Questions on the material -
A. Using the text on sandbox runtimes and service-mesh controls, decide whether each statement agrees with it: (i) gVisor is the right runtime for MCP/sandbox workloads; (ii) Kiali is the component that generates the east-west telemetry; (iii) ServiceEntries should be reviewed alongside the threat model every quarter. Answer yes or no for each and quote the deciding words.
B. Extend the text on sandbox runtimes and service-mesh controls beyond its final sentence.

Text passage -
Kata vs. gVisor — these are not interchangeable defaults. Kata is a full VM per pod: stronger isolation, higher overhead. gVisor is userspace kernel emulation: lower overhead, with some syscall gaps. Kata is correct for MCP/sandbox workloads. gVisor is acceptable for non-execution workloads. Your Kyverno policy should be explicit about which namespaces get which runtime — don't leave this to defaults.

East-west traffic baselining: Istio generates the telemetry, Kiali visualizes it, Prometheus alerts on it. Define a baseline of expected service-to-service flows and alert on any new connection pattern. Lateral movement in an agentic system often looks like an agent calling a service it has never called before — that's the signal this baseline is for.

ServiceEntries as FQDN egress control: lock each ServiceEntry to the specific endpoints your ClawQL configuration actually declares. This achieves FQDN-level egress filtering without a separate WAF layer. Review ServiceEntries alongside your threat model on a quarterly cadence — the egress surface changes as you add tools and integrations, and stale ServiceEntries are themselves a finding.

Excerpted data -
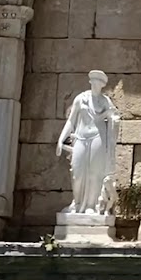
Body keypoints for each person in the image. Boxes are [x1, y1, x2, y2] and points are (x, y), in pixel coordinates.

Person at [56, 70, 121, 215]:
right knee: (77, 172)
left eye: (99, 82)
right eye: (94, 82)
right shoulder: (81, 98)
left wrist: (111, 117)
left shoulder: (105, 101)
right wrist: (61, 139)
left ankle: (91, 205)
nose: (96, 84)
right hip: (81, 137)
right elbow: (71, 120)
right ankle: (77, 203)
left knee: (94, 173)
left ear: (102, 85)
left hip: (98, 138)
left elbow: (114, 118)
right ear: (91, 82)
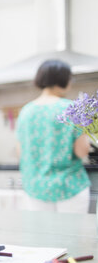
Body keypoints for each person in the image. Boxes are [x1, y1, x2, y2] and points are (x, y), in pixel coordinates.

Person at [16, 59, 90, 212]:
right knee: (71, 236)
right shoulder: (71, 108)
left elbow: (20, 153)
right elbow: (82, 151)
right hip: (69, 188)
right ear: (63, 79)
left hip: (35, 189)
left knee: (41, 236)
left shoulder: (25, 112)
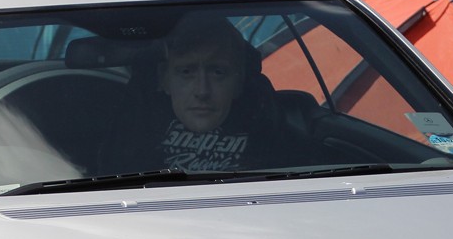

Exercise results -
A.
(i) No: "Kata is correct for MCP/sandbox workloads."
(ii) No: "Istio generates the telemetry, Kiali visualizes it"
(iii) Yes: "Review ServiceEntries alongside your threat model on a quarterly cadence"

B.
5. AI Agent / MCP Runtime Protection

Goal: the MCP interface is the highest-risk attack surface in the stack. Every tool call is authenticated, scoped, audited, and interceptable — and the enforcement point cannot be silently bypassed.

Tools

  • Panguard — primary MCP proxy: real-time intercept/block, ATR rule enforcement, OWASP Agentic Top 10 coverage
  • The deterministic governance layer from Section 3, running alongside Panguard
  • Explicit MCP tool scoping — per-user and per-task scope boundaries
  • Full execute auditing — every tool call logged with caller identity, parameters, and result
  • Prompt/response logging — full agent session logs, with retention policy, access controls, and data classification

Implementation Details

Panguard is the chokepoint, and that has a direct consequence for its failure mode. Because all agent tool calls flow through a single proxy, Panguard's availability is now a precondition for the agent doing anything at all. This needs to be a deliberate decision, stated explicitly: if Panguard is unreachable, tool calls fail. Fail closed, not open.

The alternative — letting tool calls proceed without ATR enforcement when Panguard is down — means a single infrastructure outage (or a targeted denial-of-service against Panguard specifically) removes every capability boundary in the system at once, silently, for as long as the outage lasts. That's not a degraded mode; it's the security architecture switched off. Fail-closed means an outage is visible immediately (agents stop working, which gets noticed and paged) rather than invisible (agents keep working with no enforcement, which might not be noticed until something has already gone wrong).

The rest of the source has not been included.